THE QUINTESSENTIAL MUSE
Poetry is the muse that has captured the mind, heart and imagination of humanity from the beginning of time. She travels from the realm of formlessness, upon vehicles of thoughts, feelings and emotion, making her way from our hearts and heads through our hands and onto paper. Though screens are not her favorite, she manages always to be in step with the times.
Poetic justice is an expression indicating that virtue is rewarded in a manner that is either peculiar or ironic. Poetic license indicates the freedom to depart from rules and convention. Poetry is a free-roaming virtuous rebel inherently liberated from restriction. She grants voice to the voiceless and words to the ineffable. She lives everywhere humans do and everywhere they don’t.
She is expressed in nature, in song and in dance. She is in service to the broad spectrum of human emotion from anguish to ecstacy. She is present at both birth and at death. Her presence can be felt equally at sunrise and sunset.

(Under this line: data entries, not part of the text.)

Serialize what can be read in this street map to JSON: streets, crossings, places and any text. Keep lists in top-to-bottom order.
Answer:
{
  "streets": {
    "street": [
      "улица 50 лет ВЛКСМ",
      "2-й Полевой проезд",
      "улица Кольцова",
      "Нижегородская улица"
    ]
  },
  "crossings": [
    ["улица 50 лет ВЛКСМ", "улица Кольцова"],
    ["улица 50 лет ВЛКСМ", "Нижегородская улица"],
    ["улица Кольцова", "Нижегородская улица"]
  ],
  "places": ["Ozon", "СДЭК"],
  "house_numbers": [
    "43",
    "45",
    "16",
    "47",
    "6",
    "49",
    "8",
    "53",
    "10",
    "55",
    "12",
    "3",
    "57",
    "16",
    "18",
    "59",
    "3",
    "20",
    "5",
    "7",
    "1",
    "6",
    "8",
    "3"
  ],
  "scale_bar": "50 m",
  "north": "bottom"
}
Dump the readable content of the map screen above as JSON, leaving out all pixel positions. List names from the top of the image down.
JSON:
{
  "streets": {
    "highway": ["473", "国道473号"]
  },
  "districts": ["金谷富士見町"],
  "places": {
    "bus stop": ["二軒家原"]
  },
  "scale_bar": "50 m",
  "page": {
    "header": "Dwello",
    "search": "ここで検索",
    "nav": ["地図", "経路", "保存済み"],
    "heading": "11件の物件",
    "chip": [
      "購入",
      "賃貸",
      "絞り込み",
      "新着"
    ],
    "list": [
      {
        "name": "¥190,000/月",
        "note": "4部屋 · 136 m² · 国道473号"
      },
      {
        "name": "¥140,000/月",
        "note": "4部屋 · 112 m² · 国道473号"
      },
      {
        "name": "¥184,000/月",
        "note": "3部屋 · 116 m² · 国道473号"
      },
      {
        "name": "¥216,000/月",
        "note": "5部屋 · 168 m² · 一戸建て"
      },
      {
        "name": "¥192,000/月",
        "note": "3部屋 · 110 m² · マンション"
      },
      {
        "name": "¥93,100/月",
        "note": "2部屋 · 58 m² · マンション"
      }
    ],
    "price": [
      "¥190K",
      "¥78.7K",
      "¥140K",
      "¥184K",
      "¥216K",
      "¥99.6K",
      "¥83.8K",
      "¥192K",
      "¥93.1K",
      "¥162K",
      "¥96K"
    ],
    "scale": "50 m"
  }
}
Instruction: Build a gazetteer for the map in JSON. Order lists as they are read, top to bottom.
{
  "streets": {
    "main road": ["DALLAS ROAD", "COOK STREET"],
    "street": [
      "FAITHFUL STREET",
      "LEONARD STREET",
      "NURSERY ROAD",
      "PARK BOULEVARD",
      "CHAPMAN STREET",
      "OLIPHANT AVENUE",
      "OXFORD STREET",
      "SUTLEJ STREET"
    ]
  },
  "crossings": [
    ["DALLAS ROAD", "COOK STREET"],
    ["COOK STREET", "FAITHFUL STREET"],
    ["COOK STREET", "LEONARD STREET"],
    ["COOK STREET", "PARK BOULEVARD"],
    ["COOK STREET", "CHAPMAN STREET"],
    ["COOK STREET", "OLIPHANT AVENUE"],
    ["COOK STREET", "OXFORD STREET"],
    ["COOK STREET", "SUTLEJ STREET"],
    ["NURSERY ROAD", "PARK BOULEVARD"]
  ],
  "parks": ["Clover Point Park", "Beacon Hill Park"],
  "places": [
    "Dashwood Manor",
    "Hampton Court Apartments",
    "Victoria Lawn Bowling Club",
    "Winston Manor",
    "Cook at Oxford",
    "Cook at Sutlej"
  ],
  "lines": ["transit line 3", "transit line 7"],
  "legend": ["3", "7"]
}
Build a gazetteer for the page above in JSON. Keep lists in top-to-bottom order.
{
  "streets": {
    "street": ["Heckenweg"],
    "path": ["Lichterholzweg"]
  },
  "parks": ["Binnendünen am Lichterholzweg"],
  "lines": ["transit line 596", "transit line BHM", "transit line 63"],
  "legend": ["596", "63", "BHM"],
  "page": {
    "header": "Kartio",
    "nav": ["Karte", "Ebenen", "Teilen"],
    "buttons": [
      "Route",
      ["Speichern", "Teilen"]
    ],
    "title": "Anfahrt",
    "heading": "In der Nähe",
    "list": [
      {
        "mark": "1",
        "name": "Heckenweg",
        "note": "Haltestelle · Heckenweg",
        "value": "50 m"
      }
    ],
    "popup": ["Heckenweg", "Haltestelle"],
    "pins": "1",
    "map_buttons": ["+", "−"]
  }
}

She is there when things are going well and there when we are hanging by a thread.
She cares not whether our words are ugly and bitter or bright and buoyant - she is a faithful and unbiased servant whose aim is to help us express. We see her in the point of a ballerina’s toe, in the arch of a loved one’s back while we make love. We see her in the shape of someone’s lips , or the curvature of a cheekbone. We taste her in the salt of our tears.
We hear her by the babbling brook and at the river’s edge. She is the smell of earth after a recent rain, the feeling of release after a long refrain. She is the song of the birds and the howl of the wind. She is the steady flame of a candle and a fire in a fireplace on a cold winter’s night.
She is the scent of your favorite flower, the taste of your favorite food. She is the one who kisses your hands when you finally lay your burdens down. She is a shaman, an alchemist, a magician and a shapeshifter. She is at once the vehicle of expression and the very thing being expressed.
She is everything. She is the experience and the one experiencing. She is the writer and the written. She is the ineffable and the apparent. She is silence and sound, formless and form, unbound by confines of time. She is modern, she is youthful , she is nowhere. She is ancient , she is old, she is omnipresent. She’s a haiku, a koan, a sonnet and a rhyme, you can find her everywhere if you simply take the time.